*Exercise aim*. The entries that follow should be repeated exactly, with no pictures kept.

# # # # #

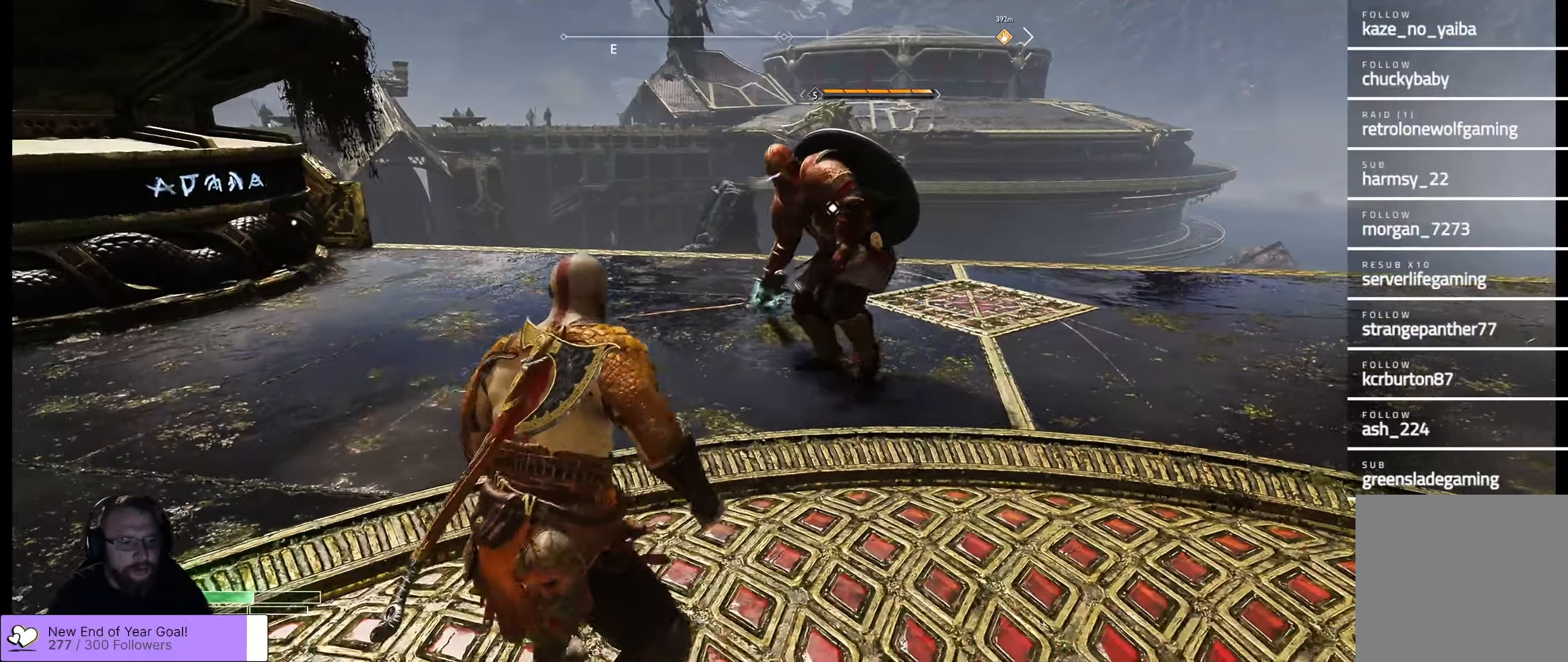
{"buttons": [], "left_stick": "up-right", "right_stick": "center", "events": [[100, "R1", "down"], [217, "R1", "up"]]}
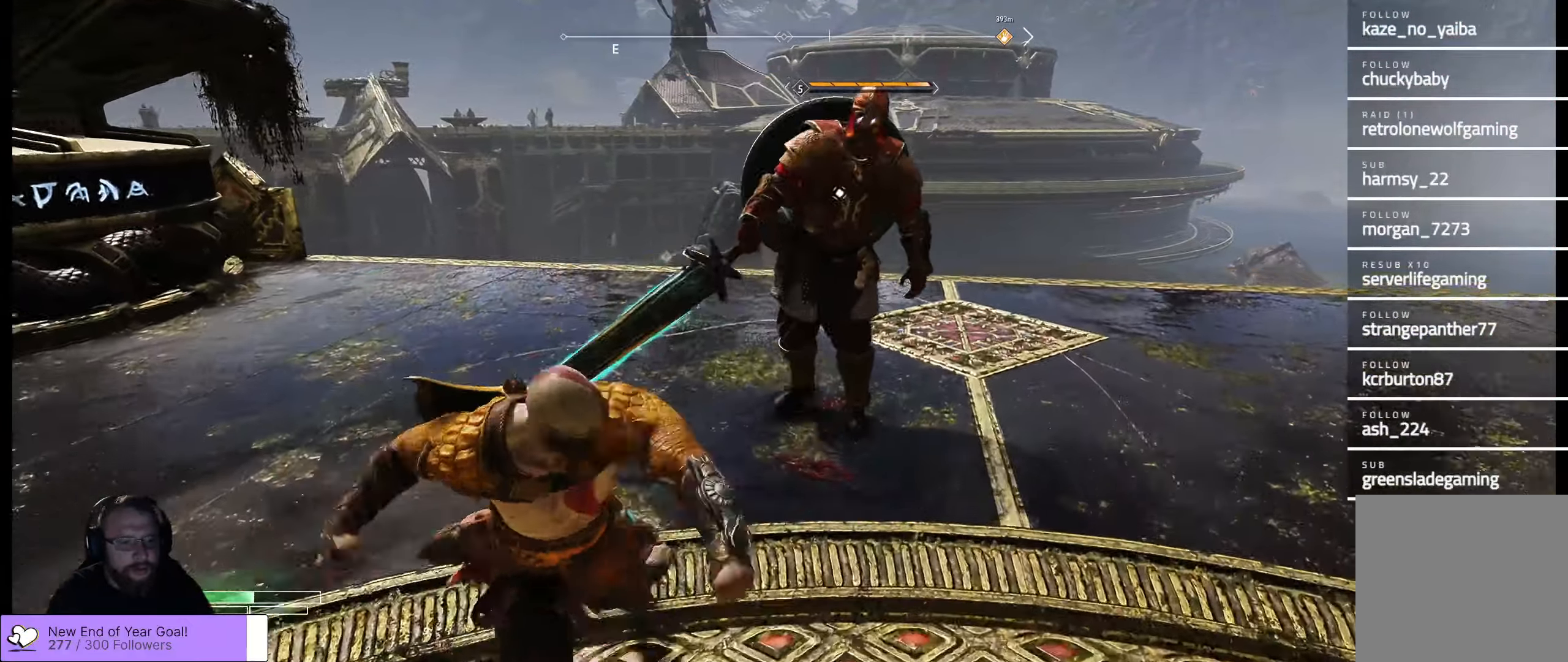
{"buttons": [], "left_stick": "up-right", "right_stick": "center", "events": [[317, "R1", "down"], [400, "R1", "up"]]}
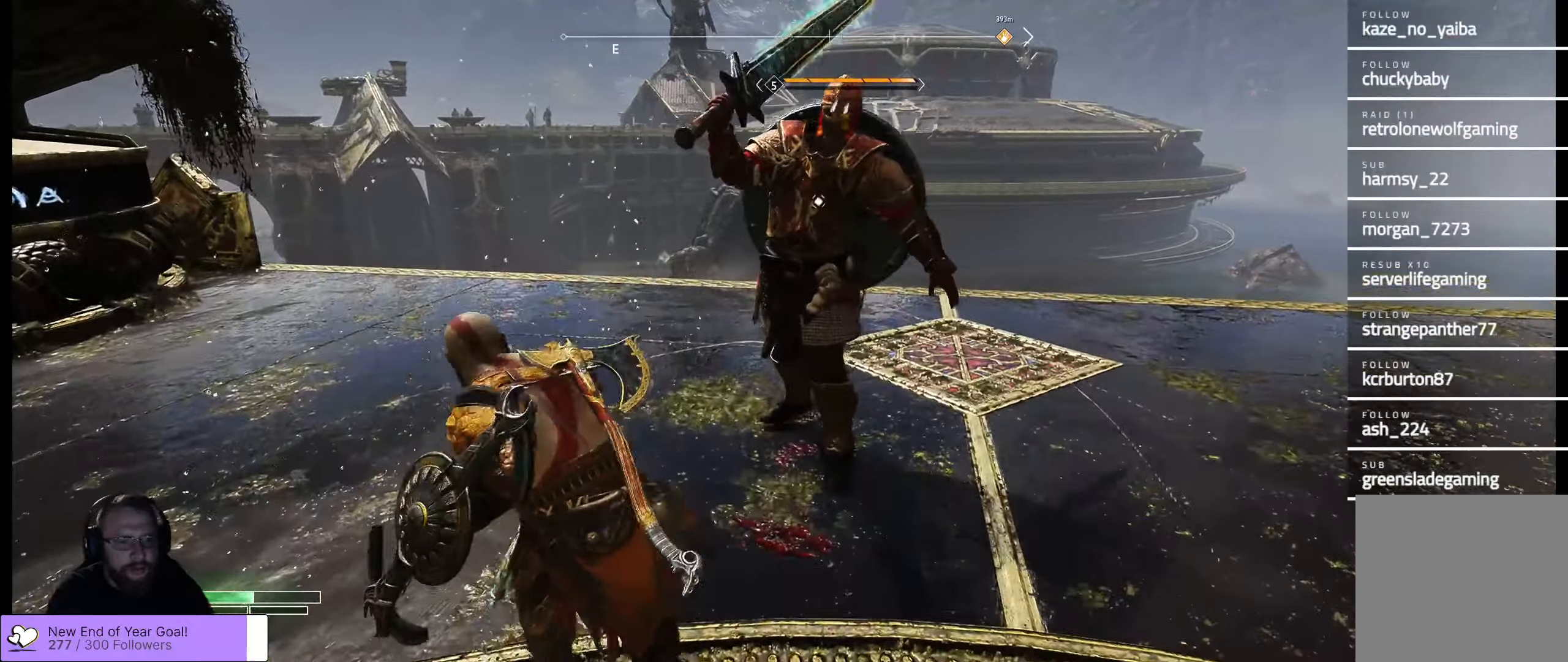
{"buttons": ["R1"], "left_stick": "center", "right_stick": "center", "events": [[17, "R1", "down"], [33, "R1", "up"], [50, "left_stick", "center"], [67, "R1", "down"], [183, "R1", "up"], [300, "R1", "down"], [367, "R1", "up"], [450, "R1", "down"]]}
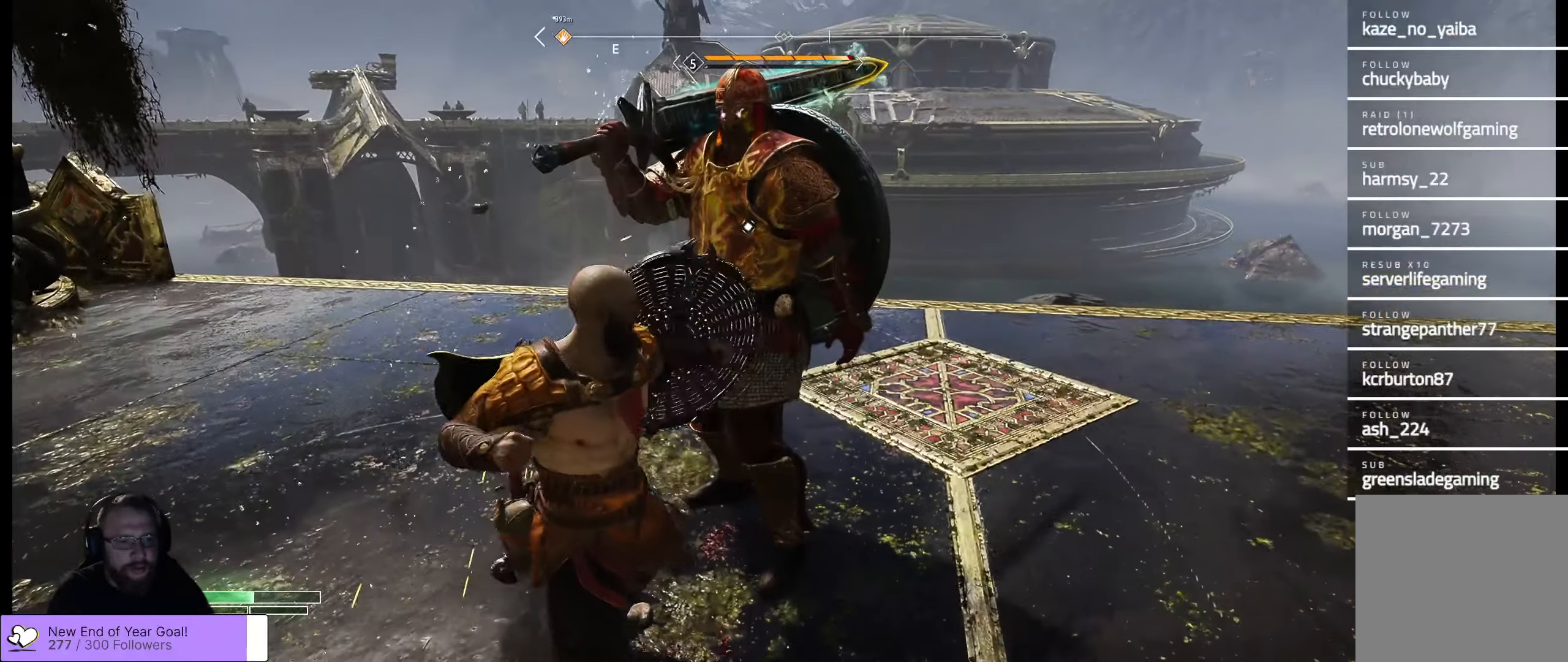
{"buttons": ["R1"], "left_stick": "center", "right_stick": "center", "events": [[17, "R1", "up"], [100, "R1", "down"], [150, "R1", "up"], [200, "R1", "down"], [250, "R1", "up"], [317, "R1", "down"], [384, "R1", "up"], [484, "R1", "down"]]}
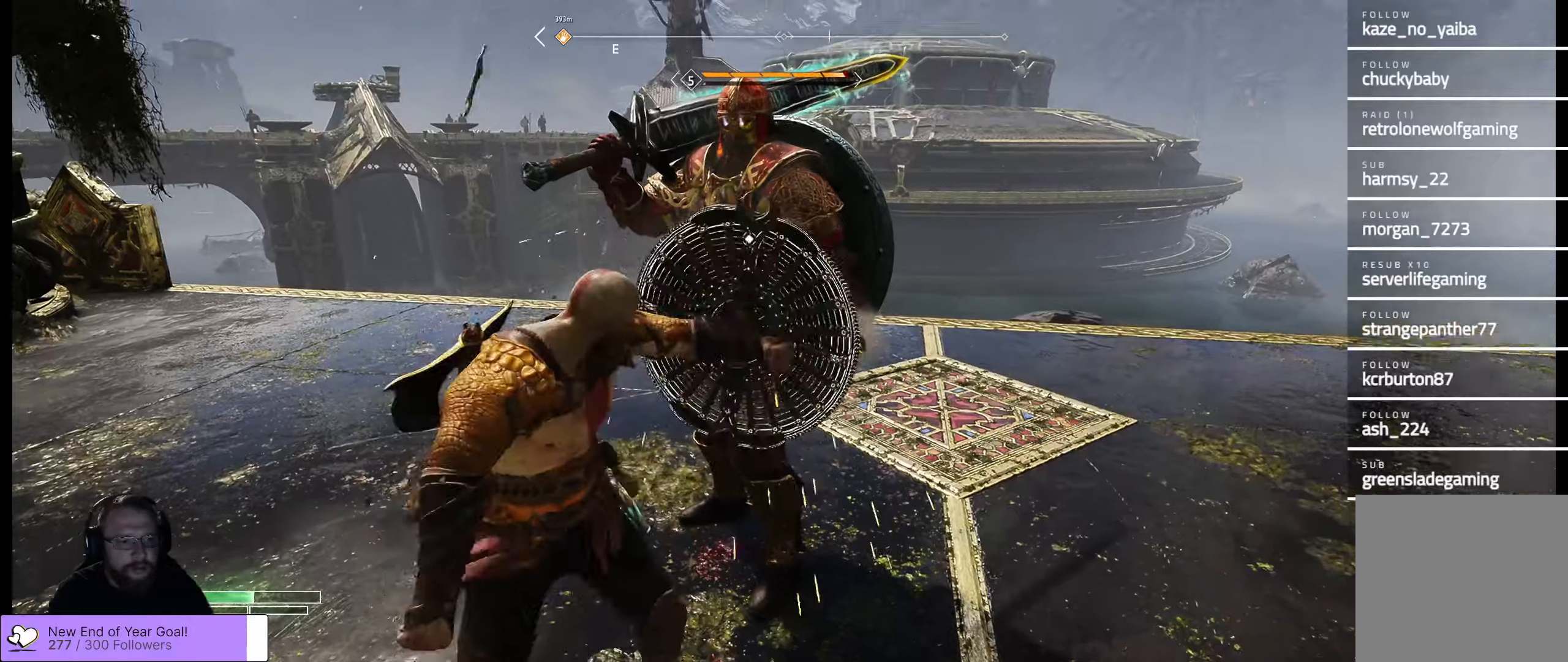
{"buttons": [], "left_stick": "center", "right_stick": "center", "events": [[34, "R1", "up"], [100, "R1", "down"], [134, "R1", "up"], [200, "R1", "down"], [267, "R1", "up"], [434, "R1", "down"], [500, "R1", "up"]]}
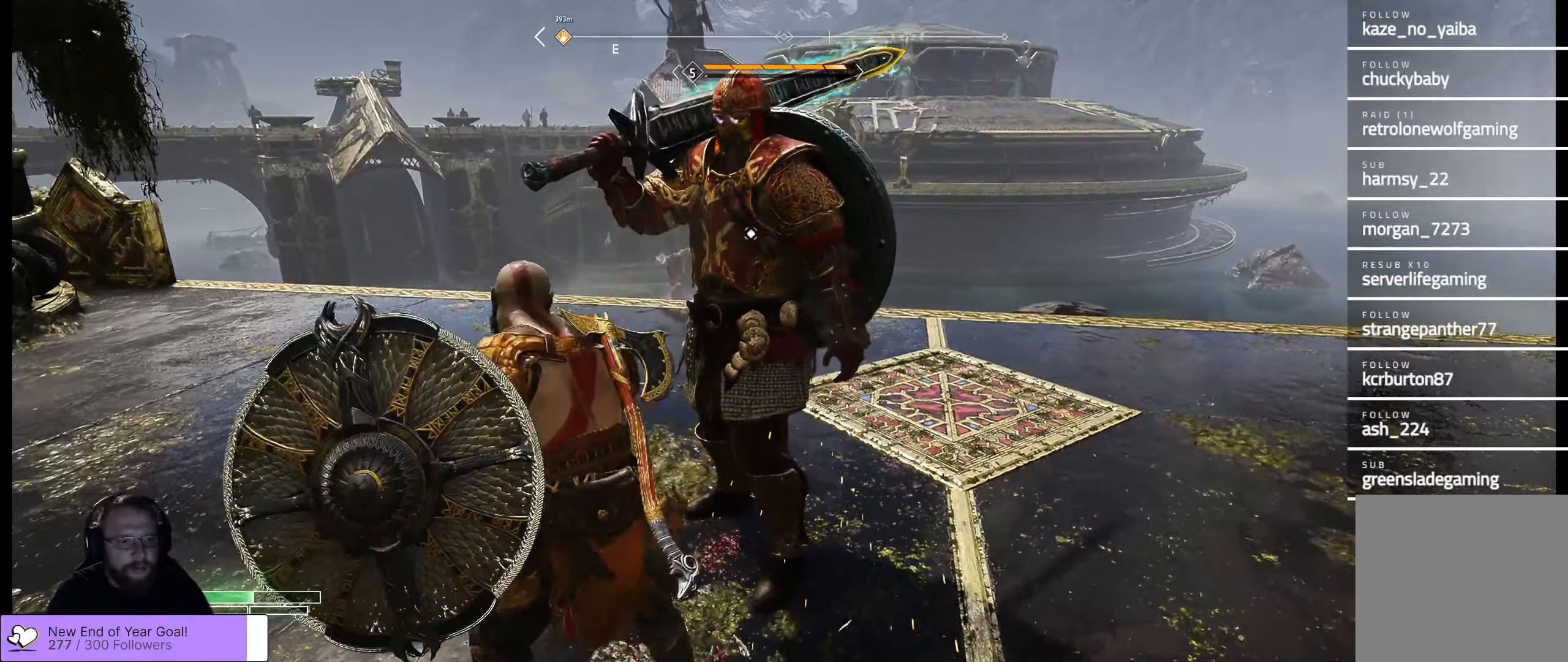
{"buttons": [], "left_stick": "center", "right_stick": "center", "events": [[100, "R1", "down"], [134, "R1", "up"], [200, "R1", "down"], [284, "R1", "up"], [384, "R1", "down"], [467, "R1", "up"]]}
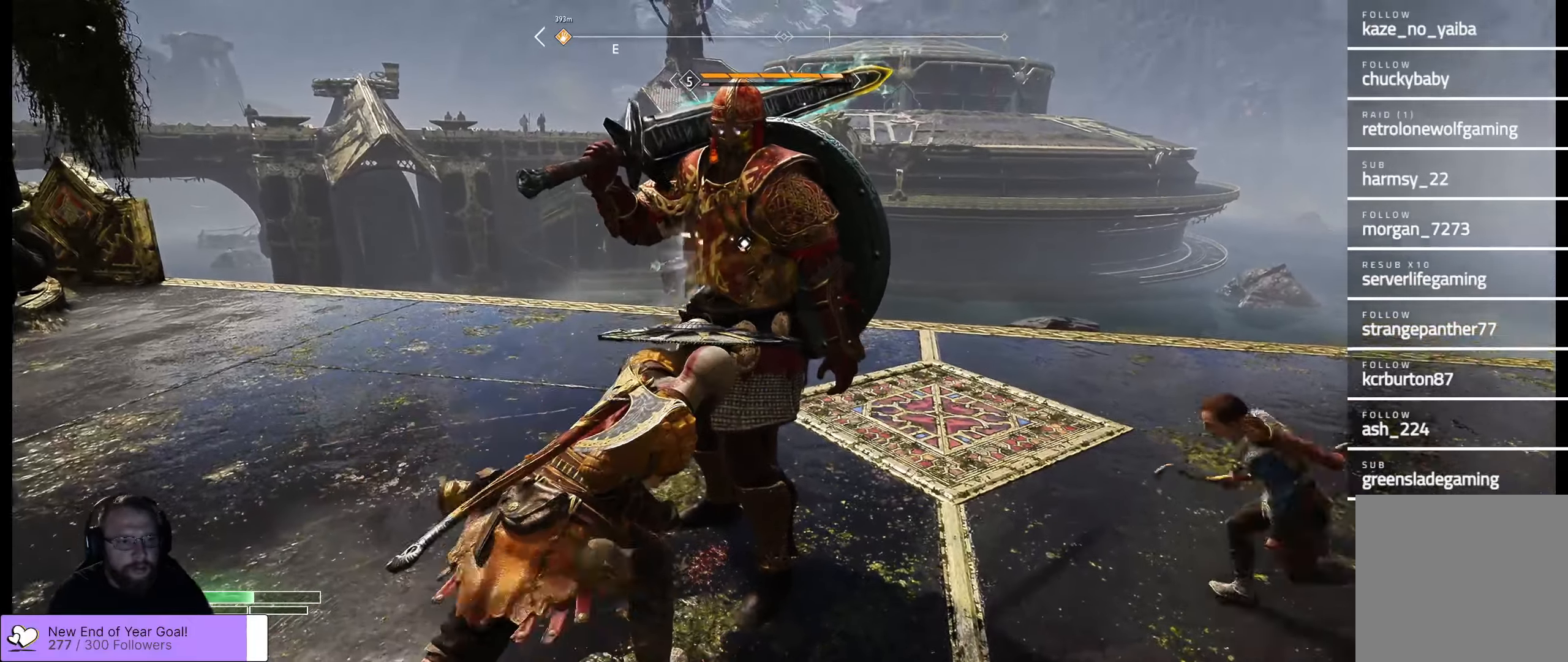
{"buttons": [], "left_stick": "center", "right_stick": "center", "events": [[67, "R1", "down"], [184, "R1", "up"], [284, "R1", "down"], [350, "R1", "up"], [417, "R1", "down"], [484, "R1", "up"]]}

# # # # #

*Your response*.
{"buttons": [], "left_stick": "up-right", "right_stick": "center", "events": [[100, "R1", "down"], [217, "R1", "up"]]}
{"buttons": [], "left_stick": "up-right", "right_stick": "center", "events": [[317, "R1", "down"], [400, "R1", "up"]]}
{"buttons": ["R1"], "left_stick": "center", "right_stick": "center", "events": [[17, "R1", "down"], [33, "R1", "up"], [50, "left_stick", "center"], [67, "R1", "down"], [183, "R1", "up"], [300, "R1", "down"], [367, "R1", "up"], [450, "R1", "down"]]}
{"buttons": ["R1"], "left_stick": "center", "right_stick": "center", "events": [[17, "R1", "up"], [100, "R1", "down"], [150, "R1", "up"], [200, "R1", "down"], [250, "R1", "up"], [317, "R1", "down"], [384, "R1", "up"], [484, "R1", "down"]]}
{"buttons": [], "left_stick": "center", "right_stick": "center", "events": [[34, "R1", "up"], [100, "R1", "down"], [134, "R1", "up"], [200, "R1", "down"], [267, "R1", "up"], [434, "R1", "down"], [500, "R1", "up"]]}
{"buttons": [], "left_stick": "center", "right_stick": "center", "events": [[100, "R1", "down"], [134, "R1", "up"], [200, "R1", "down"], [284, "R1", "up"], [384, "R1", "down"], [467, "R1", "up"]]}
{"buttons": [], "left_stick": "center", "right_stick": "center", "events": [[67, "R1", "down"], [184, "R1", "up"], [284, "R1", "down"], [350, "R1", "up"], [417, "R1", "down"], [484, "R1", "up"]]}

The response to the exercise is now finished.